TASK OBJECTIVE: Your answer should hold all lines of the entries that include the word "Makowie".

(Records contained in a dataset)
☆ ☆ ☆ ☆
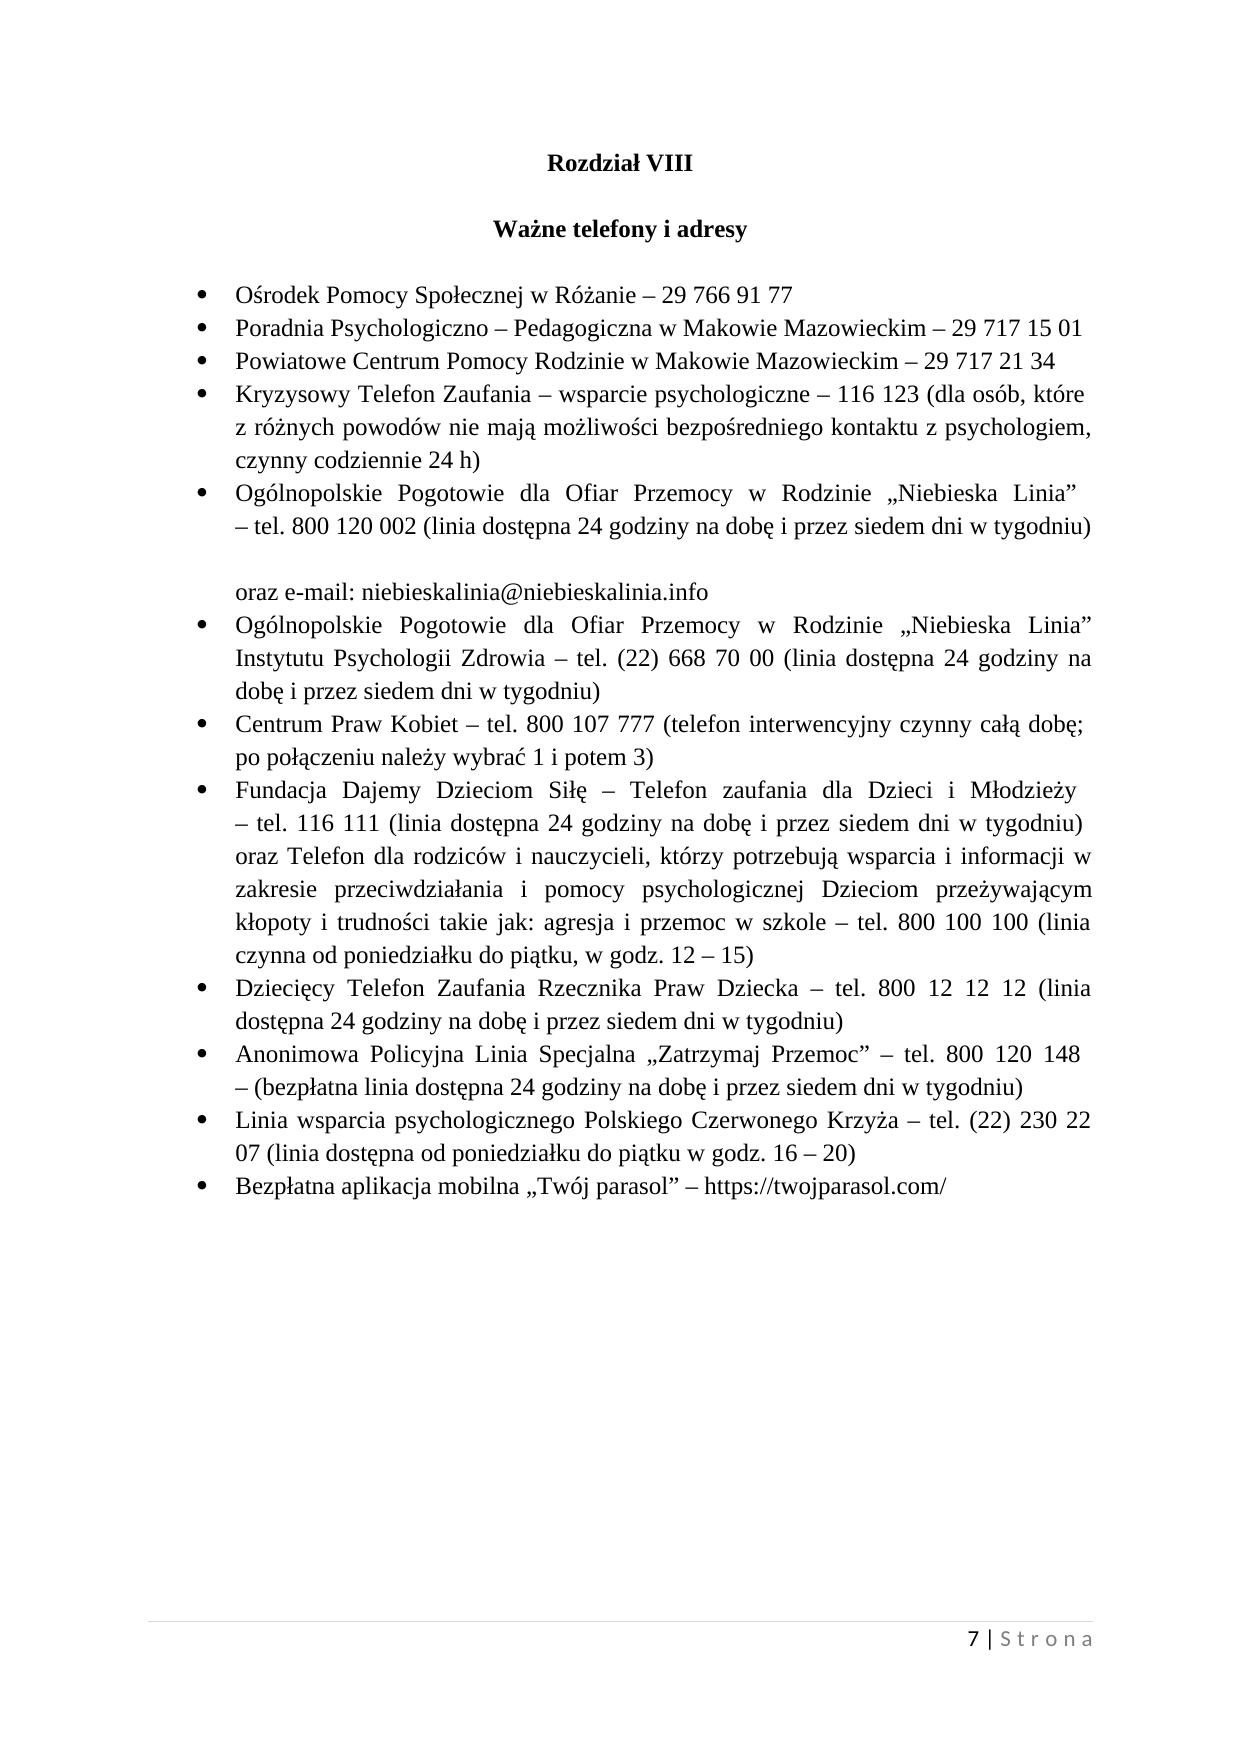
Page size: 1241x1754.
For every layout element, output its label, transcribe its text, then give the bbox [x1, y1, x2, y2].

list Ośrodek Pomocy Społecznej w Różanie – 29 766 91 77 [198, 280, 1093, 308]
list Centrum Praw Kobiet – tel. 800 107 777 (telefon interwencyjny czynny całą dobę; po połączeniu należy wybrać 1 i potem 3) [198, 709, 1093, 771]
list Powiatowe Centrum Pomocy Rodzinie w Makowie Mazowieckim – 29 717 21 34 [198, 346, 1093, 374]
list Ważne telefony i adresy [148, 214, 1093, 242]
list Poradnia Psychologiczno – Pedagogiczna w Makowie Mazowieckim – 29 717 15 01 [198, 313, 1093, 341]
list Bezpłatna aplikacja mobilna „Twój parasol” – https://twojparasol.com/ [198, 1171, 1093, 1200]
list Anonimowa Policyjna Linia Specjalna „Zatrzymaj Przemoc” – tel. 800 120 148 – (bezpłatna linia dostępna 24 godziny na dobę i przez siedem dni w tygodniu) [198, 1039, 1093, 1101]
list Linia wsparcia psychologicznego Polskiego Czerwonego Krzyża – tel. (22) 230 22 07 (linia dostępna od poniedziałku do piątku w godz. 16 – 20) [198, 1105, 1093, 1167]
list Fundacja Dajemy Dzieciom Siłę – Telefon zaufania dla Dzieci i Młodzieży – tel. 116 111 (linia dostępna 24 godziny na dobę i przez siedem dni w tygodniu) oraz Telefon dla rodziców i nauczycieli, którzy potrzebują wsparcia i informacji w zakresie przeciwdziałania i pomocy psychologicznej Dzieciom przeżywającym kłopoty i trudności takie jak: agresja i przemoc w szkole – tel. 800 100 100 (linia czynna od poniedziałku do piątku, w godz. 12 – 15) [198, 775, 1093, 969]
list Ogólnopolskie Pogotowie dla Ofiar Przemocy w Rodzinie „Niebieska Linia” Instytutu Psychologii Zdrowia – tel. (22) 668 70 00 (linia dostępna 24 godziny na dobę i przez siedem dni w tygodniu) [198, 610, 1093, 705]
list Dziecięcy Telefon Zaufania Rzecznika Praw Dziecka – tel. 800 12 12 12 (linia dostępna 24 godziny na dobę i przez siedem dni w tygodniu) [198, 973, 1093, 1035]
list Ogólnopolskie Pogotowie dla Ofiar Przemocy w Rodzinie „Niebieska Linia” – tel. 800 120 002 (linia dostępna 24 godziny na dobę i przez siedem dni w tygodniu) oraz e-mail: niebieskalinia@niebieskalinia.info [198, 478, 1093, 606]
list Rozdział VIII [148, 148, 1093, 176]
list Kryzysowy Telefon Zaufania – wsparcie psychologiczne – 116 123 (dla osób, które z różnych powodów nie mają możliwości bezpośredniego kontaktu z psychologiem, czynny codziennie 24 h) [198, 379, 1093, 473]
☆ ☆ ☆ ☆
SOLUTION FOR THIS TASK:
list Powiatowe Centrum Pomocy Rodzinie w Makowie Mazowieckim – 29 717 21 34 [198, 346, 1093, 374]
list Poradnia Psychologiczno – Pedagogiczna w Makowie Mazowieckim – 29 717 15 01 [198, 313, 1093, 341]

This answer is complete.